_Directive_
Put every line of the material below into a numbered list, leaving out the blank lines.

——

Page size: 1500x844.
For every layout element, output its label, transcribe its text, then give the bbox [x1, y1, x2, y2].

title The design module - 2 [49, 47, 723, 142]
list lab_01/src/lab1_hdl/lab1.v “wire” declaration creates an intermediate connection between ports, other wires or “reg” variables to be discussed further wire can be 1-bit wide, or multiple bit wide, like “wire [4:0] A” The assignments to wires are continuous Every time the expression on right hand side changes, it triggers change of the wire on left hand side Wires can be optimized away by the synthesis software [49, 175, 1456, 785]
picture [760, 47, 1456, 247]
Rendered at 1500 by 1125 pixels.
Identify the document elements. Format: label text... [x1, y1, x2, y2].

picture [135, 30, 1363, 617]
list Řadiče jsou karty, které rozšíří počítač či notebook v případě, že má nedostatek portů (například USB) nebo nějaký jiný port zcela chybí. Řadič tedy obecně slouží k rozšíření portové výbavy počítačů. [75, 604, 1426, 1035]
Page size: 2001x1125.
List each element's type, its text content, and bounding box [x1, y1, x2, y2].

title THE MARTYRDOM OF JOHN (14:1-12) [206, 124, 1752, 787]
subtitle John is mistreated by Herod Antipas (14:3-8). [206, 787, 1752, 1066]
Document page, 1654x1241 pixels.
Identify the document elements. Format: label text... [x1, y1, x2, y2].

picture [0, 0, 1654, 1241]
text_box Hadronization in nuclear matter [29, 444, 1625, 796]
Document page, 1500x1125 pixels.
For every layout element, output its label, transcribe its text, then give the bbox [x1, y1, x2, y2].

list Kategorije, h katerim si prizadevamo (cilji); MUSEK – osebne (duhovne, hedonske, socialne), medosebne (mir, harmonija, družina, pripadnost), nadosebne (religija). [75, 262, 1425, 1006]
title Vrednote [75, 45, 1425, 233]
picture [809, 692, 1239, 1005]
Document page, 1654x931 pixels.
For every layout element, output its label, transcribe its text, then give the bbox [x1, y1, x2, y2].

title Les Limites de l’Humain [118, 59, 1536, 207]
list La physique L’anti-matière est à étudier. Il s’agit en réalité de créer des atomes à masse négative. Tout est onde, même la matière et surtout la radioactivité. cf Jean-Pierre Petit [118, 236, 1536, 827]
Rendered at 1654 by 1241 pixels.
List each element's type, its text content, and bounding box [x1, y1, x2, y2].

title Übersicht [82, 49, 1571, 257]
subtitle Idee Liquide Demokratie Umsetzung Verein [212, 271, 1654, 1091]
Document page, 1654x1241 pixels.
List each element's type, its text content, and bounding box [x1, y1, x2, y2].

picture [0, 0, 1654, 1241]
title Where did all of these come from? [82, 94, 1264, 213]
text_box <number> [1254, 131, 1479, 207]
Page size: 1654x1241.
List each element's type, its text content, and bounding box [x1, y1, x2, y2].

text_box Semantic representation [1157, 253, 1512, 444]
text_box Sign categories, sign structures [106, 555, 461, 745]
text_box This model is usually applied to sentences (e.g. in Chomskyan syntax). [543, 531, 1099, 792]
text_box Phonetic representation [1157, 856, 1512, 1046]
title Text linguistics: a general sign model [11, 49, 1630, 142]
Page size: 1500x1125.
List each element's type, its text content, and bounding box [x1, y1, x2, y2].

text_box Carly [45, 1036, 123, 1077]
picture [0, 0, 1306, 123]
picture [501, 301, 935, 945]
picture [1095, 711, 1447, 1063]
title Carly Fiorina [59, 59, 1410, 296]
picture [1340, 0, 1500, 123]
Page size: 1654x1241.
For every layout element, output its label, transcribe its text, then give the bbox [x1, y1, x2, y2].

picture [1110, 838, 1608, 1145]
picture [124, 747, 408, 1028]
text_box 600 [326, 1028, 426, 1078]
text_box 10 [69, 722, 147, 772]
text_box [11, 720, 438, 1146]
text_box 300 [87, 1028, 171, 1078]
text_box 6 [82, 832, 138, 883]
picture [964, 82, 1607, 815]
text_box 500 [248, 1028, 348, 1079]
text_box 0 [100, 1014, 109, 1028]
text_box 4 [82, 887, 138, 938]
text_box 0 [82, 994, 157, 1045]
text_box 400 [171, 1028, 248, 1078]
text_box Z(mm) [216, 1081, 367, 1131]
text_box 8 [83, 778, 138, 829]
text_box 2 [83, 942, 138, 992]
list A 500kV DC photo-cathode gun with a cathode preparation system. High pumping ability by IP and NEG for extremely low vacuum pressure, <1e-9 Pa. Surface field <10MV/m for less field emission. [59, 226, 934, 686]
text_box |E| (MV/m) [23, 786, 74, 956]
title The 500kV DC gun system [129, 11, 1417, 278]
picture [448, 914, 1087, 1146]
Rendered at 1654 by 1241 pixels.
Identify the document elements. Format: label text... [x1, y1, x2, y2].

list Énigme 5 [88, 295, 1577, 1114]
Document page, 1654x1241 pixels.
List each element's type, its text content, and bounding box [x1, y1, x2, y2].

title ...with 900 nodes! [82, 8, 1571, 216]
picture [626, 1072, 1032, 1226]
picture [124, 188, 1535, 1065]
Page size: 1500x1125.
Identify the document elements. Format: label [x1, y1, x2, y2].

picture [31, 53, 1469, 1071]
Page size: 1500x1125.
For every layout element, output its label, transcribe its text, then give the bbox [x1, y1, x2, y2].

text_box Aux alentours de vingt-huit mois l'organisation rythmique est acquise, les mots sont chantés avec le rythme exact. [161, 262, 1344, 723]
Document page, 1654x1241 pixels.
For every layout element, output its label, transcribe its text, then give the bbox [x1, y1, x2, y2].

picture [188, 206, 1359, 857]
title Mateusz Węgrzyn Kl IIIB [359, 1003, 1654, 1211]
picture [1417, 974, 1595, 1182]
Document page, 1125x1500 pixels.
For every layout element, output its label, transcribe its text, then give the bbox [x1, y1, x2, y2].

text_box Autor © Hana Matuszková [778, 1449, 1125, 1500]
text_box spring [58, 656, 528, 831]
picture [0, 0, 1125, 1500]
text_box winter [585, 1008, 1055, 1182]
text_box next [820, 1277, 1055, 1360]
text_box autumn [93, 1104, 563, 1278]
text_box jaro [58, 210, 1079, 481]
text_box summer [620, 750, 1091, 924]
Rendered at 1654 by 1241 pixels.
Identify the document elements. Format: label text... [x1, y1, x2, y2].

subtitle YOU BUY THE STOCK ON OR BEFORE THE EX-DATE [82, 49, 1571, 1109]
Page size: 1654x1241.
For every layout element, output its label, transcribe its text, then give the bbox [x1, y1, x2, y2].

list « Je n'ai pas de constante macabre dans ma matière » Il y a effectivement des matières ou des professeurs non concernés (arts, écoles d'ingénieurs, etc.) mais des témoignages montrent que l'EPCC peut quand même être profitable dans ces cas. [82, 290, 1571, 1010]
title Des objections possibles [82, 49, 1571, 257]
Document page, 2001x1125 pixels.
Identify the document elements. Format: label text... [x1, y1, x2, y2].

——

_Answer for the task_
1. Page size: 1500x844.
2. For every layout element, output its label, transcribe its text, then give the bbox [x1, y1, x2, y2].
3. title The design module - 2 [49, 47, 723, 142]
4. list lab_01/src/lab1_hdl/lab1.v “wire” declaration creates an intermediate connection between ports, other wires or “reg” variables to be discussed further wire can be 1-bit wide, or multiple bit wide, like “wire [4:0] A” The assignments to wires are continuous Every time the expression on right hand side changes, it triggers change of the wire on left hand side Wires can be optimized away by the synthesis software [49, 175, 1456, 785]
5. picture [760, 47, 1456, 247]
6. Rendered at 1500 by 1125 pixels.
7. Identify the document elements. Format: label text... [x1, y1, x2, y2].
8. picture [135, 30, 1363, 617]
9. list Řadiče jsou karty, které rozšíří počítač či notebook v případě, že má nedostatek portů (například USB) nebo nějaký jiný port zcela chybí. Řadič tedy obecně slouží k rozšíření portové výbavy počítačů. [75, 604, 1426, 1035]
10. Page size: 2001x1125.
11. List each element's type, its text content, and bounding box [x1, y1, x2, y2].
12. title THE MARTYRDOM OF JOHN (14:1-12) [206, 124, 1752, 787]
13. subtitle John is mistreated by Herod Antipas (14:3-8). [206, 787, 1752, 1066]
14. Document page, 1654x1241 pixels.
15. Identify the document elements. Format: label text... [x1, y1, x2, y2].
16. picture [0, 0, 1654, 1241]
17. text_box Hadronization in nuclear matter [29, 444, 1625, 796]
18. Document page, 1500x1125 pixels.
19. For every layout element, output its label, transcribe its text, then give the bbox [x1, y1, x2, y2].
20. list Kategorije, h katerim si prizadevamo (cilji); MUSEK – osebne (duhovne, hedonske, socialne), medosebne (mir, harmonija, družina, pripadnost), nadosebne (religija). [75, 262, 1425, 1006]
21. title Vrednote [75, 45, 1425, 233]
22. picture [809, 692, 1239, 1005]
23. Document page, 1654x931 pixels.
24. For every layout element, output its label, transcribe its text, then give the bbox [x1, y1, x2, y2].
25. title Les Limites de l’Humain [118, 59, 1536, 207]
26. list La physique L’anti-matière est à étudier. Il s’agit en réalité de créer des atomes à masse négative. Tout est onde, même la matière et surtout la radioactivité. cf Jean-Pierre Petit [118, 236, 1536, 827]
27. Rendered at 1654 by 1241 pixels.
28. List each element's type, its text content, and bounding box [x1, y1, x2, y2].
29. title Übersicht [82, 49, 1571, 257]
30. subtitle Idee Liquide Demokratie Umsetzung Verein [212, 271, 1654, 1091]
31. Document page, 1654x1241 pixels.
32. List each element's type, its text content, and bounding box [x1, y1, x2, y2].
33. picture [0, 0, 1654, 1241]
34. title Where did all of these come from? [82, 94, 1264, 213]
35. text_box <number> [1254, 131, 1479, 207]
36. Page size: 1654x1241.
37. List each element's type, its text content, and bounding box [x1, y1, x2, y2].
38. text_box Semantic representation [1157, 253, 1512, 444]
39. text_box Sign categories, sign structures [106, 555, 461, 745]
40. text_box This model is usually applied to sentences (e.g. in Chomskyan syntax). [543, 531, 1099, 792]
41. text_box Phonetic representation [1157, 856, 1512, 1046]
42. title Text linguistics: a general sign model [11, 49, 1630, 142]
43. Page size: 1500x1125.
44. List each element's type, its text content, and bounding box [x1, y1, x2, y2].
45. text_box Carly [45, 1036, 123, 1077]
46. picture [0, 0, 1306, 123]
47. picture [501, 301, 935, 945]
48. picture [1095, 711, 1447, 1063]
49. title Carly Fiorina [59, 59, 1410, 296]
50. picture [1340, 0, 1500, 123]
51. Page size: 1654x1241.
52. For every layout element, output its label, transcribe its text, then give the bbox [x1, y1, x2, y2].
53. picture [1110, 838, 1608, 1145]
54. picture [124, 747, 408, 1028]
55. text_box 600 [326, 1028, 426, 1078]
56. text_box 10 [69, 722, 147, 772]
57. text_box [11, 720, 438, 1146]
58. text_box 300 [87, 1028, 171, 1078]
59. text_box 6 [82, 832, 138, 883]
60. picture [964, 82, 1607, 815]
61. text_box 500 [248, 1028, 348, 1079]
62. text_box 0 [100, 1014, 109, 1028]
63. text_box 4 [82, 887, 138, 938]
64. text_box 0 [82, 994, 157, 1045]
65. text_box 400 [171, 1028, 248, 1078]
66. text_box Z(mm) [216, 1081, 367, 1131]
67. text_box 8 [83, 778, 138, 829]
68. text_box 2 [83, 942, 138, 992]
69. list A 500kV DC photo-cathode gun with a cathode preparation system. High pumping ability by IP and NEG for extremely low vacuum pressure, <1e-9 Pa. Surface field <10MV/m for less field emission. [59, 226, 934, 686]
70. text_box |E| (MV/m) [23, 786, 74, 956]
71. title The 500kV DC gun system [129, 11, 1417, 278]
72. picture [448, 914, 1087, 1146]
73. Rendered at 1654 by 1241 pixels.
74. Identify the document elements. Format: label text... [x1, y1, x2, y2].
75. list Énigme 5 [88, 295, 1577, 1114]
76. Document page, 1654x1241 pixels.
77. List each element's type, its text content, and bounding box [x1, y1, x2, y2].
78. title ...with 900 nodes! [82, 8, 1571, 216]
79. picture [626, 1072, 1032, 1226]
80. picture [124, 188, 1535, 1065]
81. Page size: 1500x1125.
82. Identify the document elements. Format: label [x1, y1, x2, y2].
83. picture [31, 53, 1469, 1071]
84. Page size: 1500x1125.
85. For every layout element, output its label, transcribe its text, then give the bbox [x1, y1, x2, y2].
86. text_box Aux alentours de vingt-huit mois l'organisation rythmique est acquise, les mots sont chantés avec le rythme exact. [161, 262, 1344, 723]
87. Document page, 1654x1241 pixels.
88. For every layout element, output its label, transcribe its text, then give the bbox [x1, y1, x2, y2].
89. picture [188, 206, 1359, 857]
90. title Mateusz Węgrzyn Kl IIIB [359, 1003, 1654, 1211]
91. picture [1417, 974, 1595, 1182]
92. Document page, 1125x1500 pixels.
93. For every layout element, output its label, transcribe its text, then give the bbox [x1, y1, x2, y2].
94. text_box Autor © Hana Matuszková [778, 1449, 1125, 1500]
95. text_box spring [58, 656, 528, 831]
96. picture [0, 0, 1125, 1500]
97. text_box winter [585, 1008, 1055, 1182]
98. text_box next [820, 1277, 1055, 1360]
99. text_box autumn [93, 1104, 563, 1278]
100. text_box jaro [58, 210, 1079, 481]
101. text_box summer [620, 750, 1091, 924]
102. Rendered at 1654 by 1241 pixels.
103. Identify the document elements. Format: label text... [x1, y1, x2, y2].
104. subtitle YOU BUY THE STOCK ON OR BEFORE THE EX-DATE [82, 49, 1571, 1109]
105. Page size: 1654x1241.
106. For every layout element, output its label, transcribe its text, then give the bbox [x1, y1, x2, y2].
107. list « Je n'ai pas de constante macabre dans ma matière » Il y a effectivement des matières ou des professeurs non concernés (arts, écoles d'ingénieurs, etc.) mais des témoignages montrent que l'EPCC peut quand même être profitable dans ces cas. [82, 290, 1571, 1010]
108. title Des objections possibles [82, 49, 1571, 257]
109. Document page, 2001x1125 pixels.
110. Identify the document elements. Format: label text... [x1, y1, x2, y2].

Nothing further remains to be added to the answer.